Center rock cluster (or half of it anyways)









Close up of the same image









Tau chasing one of the other males into the rock cluster. I love this particular color mode super contrast between the white and black stripes and he also lightens up the blue in his face mask so it contrasts with his mask. I call this "War Paint Mode."









Tau going vertical near the soon to be spawning female


















I took some pics of the holding mom in the left rock cluster. I'll add those to this thread in the future. Oh, btw, these are one of my wild caught Cyphotilapia gibberosa (Zaire Blue Mikula) groups.

Cheers,
Russ


----------



## nodima (Oct 3, 2002)

As always, great fish, great tank, and great pictures!

I've said it before, but I really love those rocks with the frontosa.


----------



## Razzo (Oct 17, 2007)

nodima said:


> As always, great fish, great tank, and great pictures!
> 
> I've said it before, but I really love those rocks with the frontosa.


Thank you  I love those rocks too!


----------



## Razzo (Oct 17, 2007)

And another series,... within the series: *the holding female*.

The female that spawned and is tumbling eggs has chosen to seek cover on the left side of the tank close to where the spawning occurred.
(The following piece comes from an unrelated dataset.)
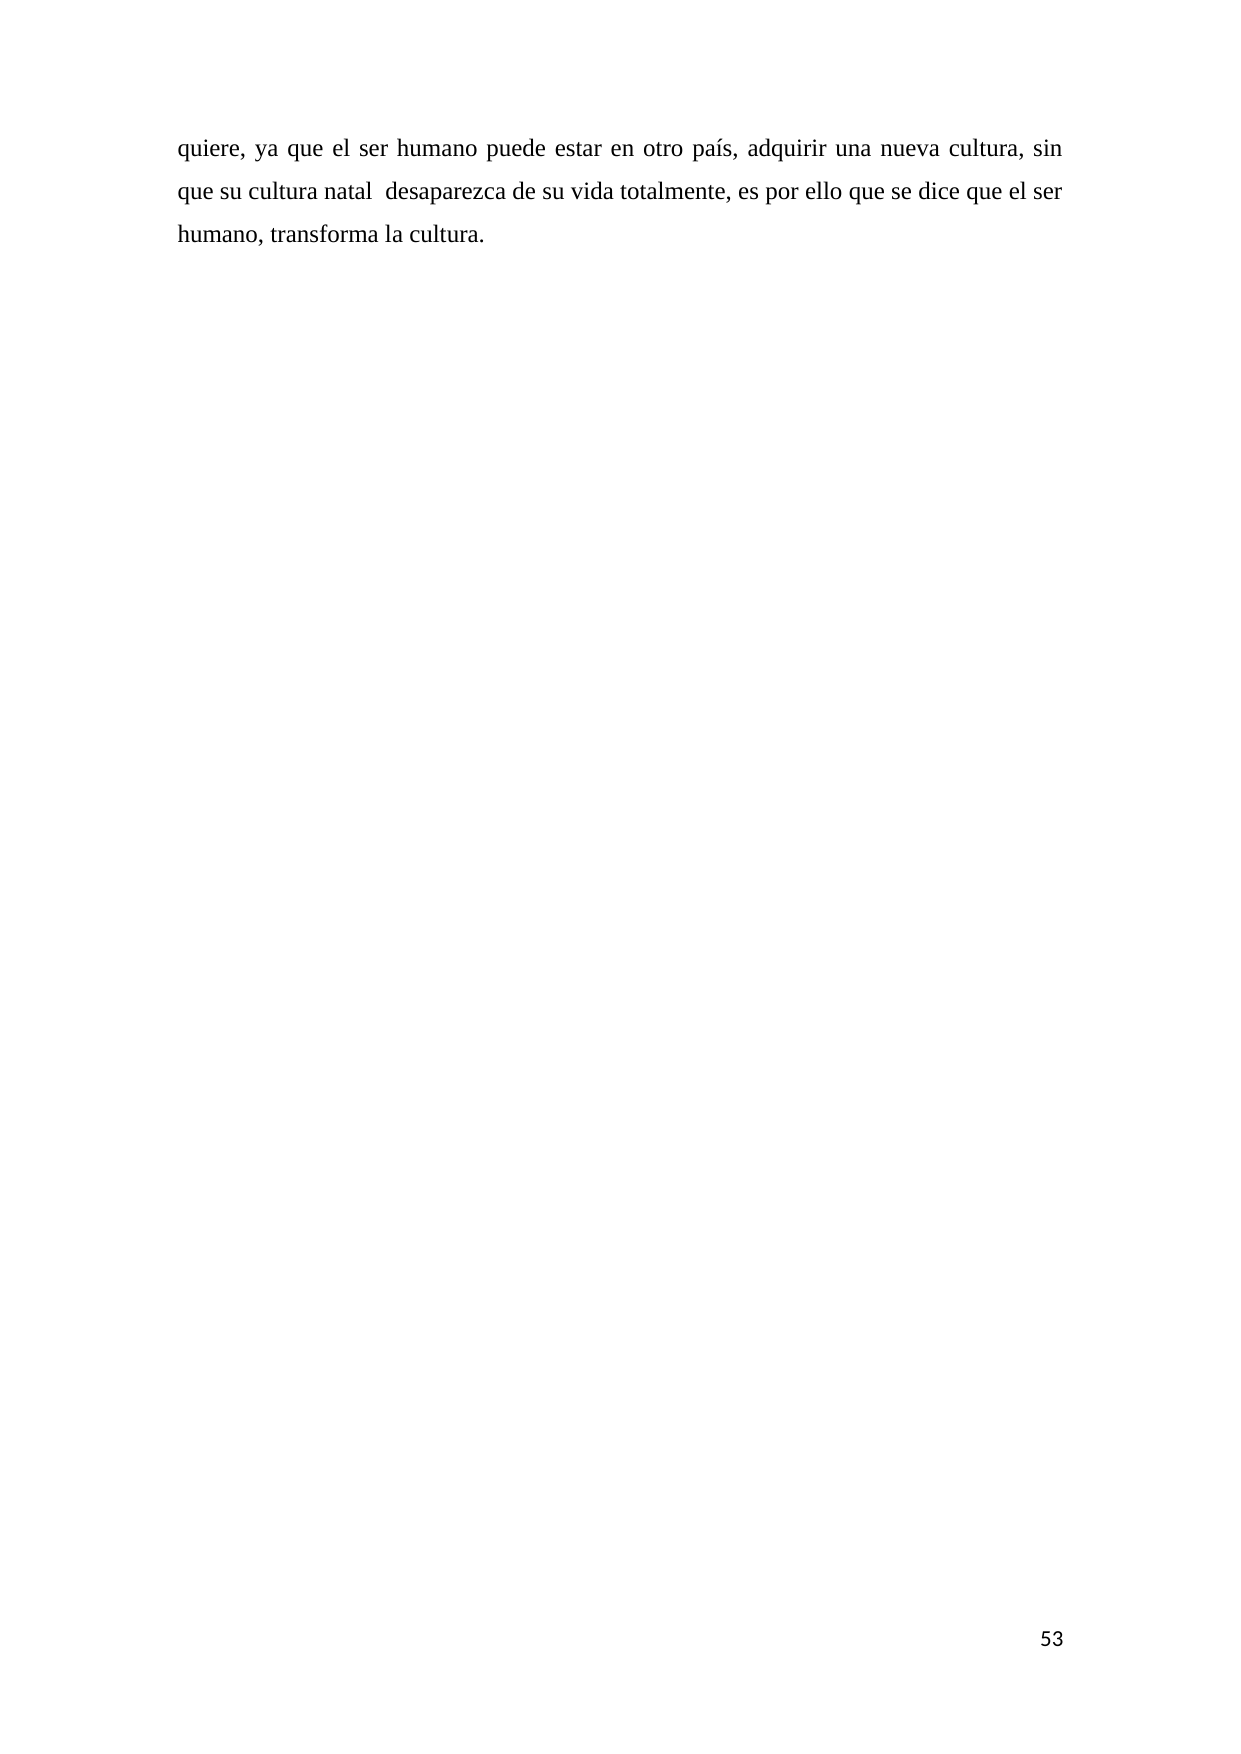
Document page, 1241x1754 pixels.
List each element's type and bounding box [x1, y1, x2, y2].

text [177, 133, 1063, 248]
As you can see in the following images, she defends this sanctuary. Tau also does his best to keep the sub dominant males away from this structure. Protecting her?

I really enjoyed sitting back and watching all of the drama unfold over a three day period: pre-spawn, spawn, & post spawn. Tau's group is very comfortable with me and the camera in their face. For the most part, they ignored me and carried on the battle to create life right in front of me. I knew, I was in for a treat; so, I decided to take them time and observe (and take a bunch of pics - I shot over 200 pics).

Whoever said frontosa are boring has not witnessed what I have just visually documented. It was a treat and I feel blessed. Thank you everyone for the very kind words.


----------



## sparky4056 (Sep 1, 2014)

Your pictures are something I always look forward to seeing. The tank and the fish are both amazing.


----------



## Woundedyak (Oct 19, 2007)

Simply amazing!


----------



## JimA (Nov 7, 2009)

Nice as always!


----------



## Razzo (Oct 17, 2007)

Thanks guys


----------



## Razzo (Oct 17, 2007)

Just an update on the spawn that was the inspiration for this photography series. They are in a tumbler, in the same tank, and are doing very well. I think there is, approximately, 14 wigglers in this brood. I should clean/re-aquscape/photograph this tank more often :lol:










I'll keep adding to this thread as these fry continue to develop. I'll also keep working on the "Trophy Shot" of Tau with his fins flared and up close to the camera. If you enjoyed these pics, please come on back as I continue to update it.

Thanks for coming along for the ride!

Russ


----------



## EwingOK (May 7, 2015)

Is that a home made tumbler or purchased at an online dealer somewhere? I have been disappointed with most every one that I have tried and I have never seen one like that one.


----------